In light of the Kevlar helmet that saved the life of one officer during the melee, some are warning that we can’t take demilitarizing too much, lest we leave police unprepared to respond to terror attacks.

During a segment on Fox News about the Orlando, Florida terror attack, Paul Viollis, the host of the upcoming TV series “The Security Brief,” was asked about the growing number of domestic police forces equipped by the federal government with military-style guns, armored vehicles, and other tactical devices. Specifically, Viollis was asked if we as a nation should continue the recent interest in taking these tools away from our local police forces.

Since the riots in Ferguson, Missouri in 2014, many felt the military-styled weapons and material police used was too much with many feeling the average police force does not need weapons of war on hand. And as the debate grew it became known police departments were being supplied with these military tools by our own federal government in a Pentagon program meant to unload surplus military equipment onto local police forces. Many decried this as turning our police forces into armies instead of community police.

During this past Presidential primary cycle, for instance, Kentucky Senator Rand Paul insisted that we must demilitarize the police. President Obama also announced plans to scale back the Pentagon’s program of sending military equipment to local police departments.

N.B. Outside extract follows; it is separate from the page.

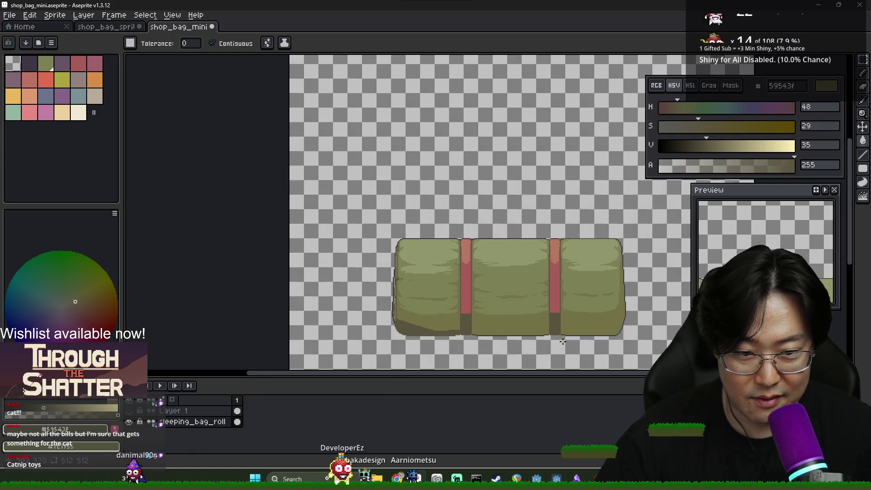
Round off the right strap's bottom-left and bottom-right corners with dark brown 59543f pixels
{"action": "key", "text": "alt"}
{"action": "left_click", "coordinate": [454, 262], "text": "alt"}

But the question of having local police equipped with military surplus arises anew because one of the police officers who responded to the nightclub incident was shot in the head by the radical Islamist who attacked the Pulse nightclub in Orlando. The officer survived only because he was wearing a military-styled, Kevlar tactical helmet.

During the Fox segment, Viollis noted that this incident and the officer’s military-styled helmet are exactly why we should be careful about this move to demilitarize police.

Viollis reminded viewers of one of the reasons police forces began to “militarize” themselves in the first place: the gunfight between FBI agents and two bank robbers in Miami, Florida in 1986.

“What’s incumbent upon us right now,” Viollis said, “is to reflect a little bit on 1986 in Miami. Remember, FBI outnumbered gunman four to one, but yet they were outgunned leaving two FBI agents dead and five more seriously injured all because they did not have the proper armament to protect themselves and to do their job. We learned from that, but we have to reflect on that today.”

“We simply can not allow,” Viollis continued, “the quote-unquote aesthetics of a tactical police response and how that may, in fact, possibly offend somebody to alter how we arm out police officers. We are in combat situations as we can see here and they have to be protected because if they’re not, then the community simply will not be protected.”

Viollis didn’t mention it, but another such incident was the gunfight between police and body-armored bank robbers in North Hollywood in 1997. In that case police were again outgunned and unable to properly respond as the two crooks shot up the neighborhood while easily fending off police because the criminals had high-powered armament and full, military-styled body armor.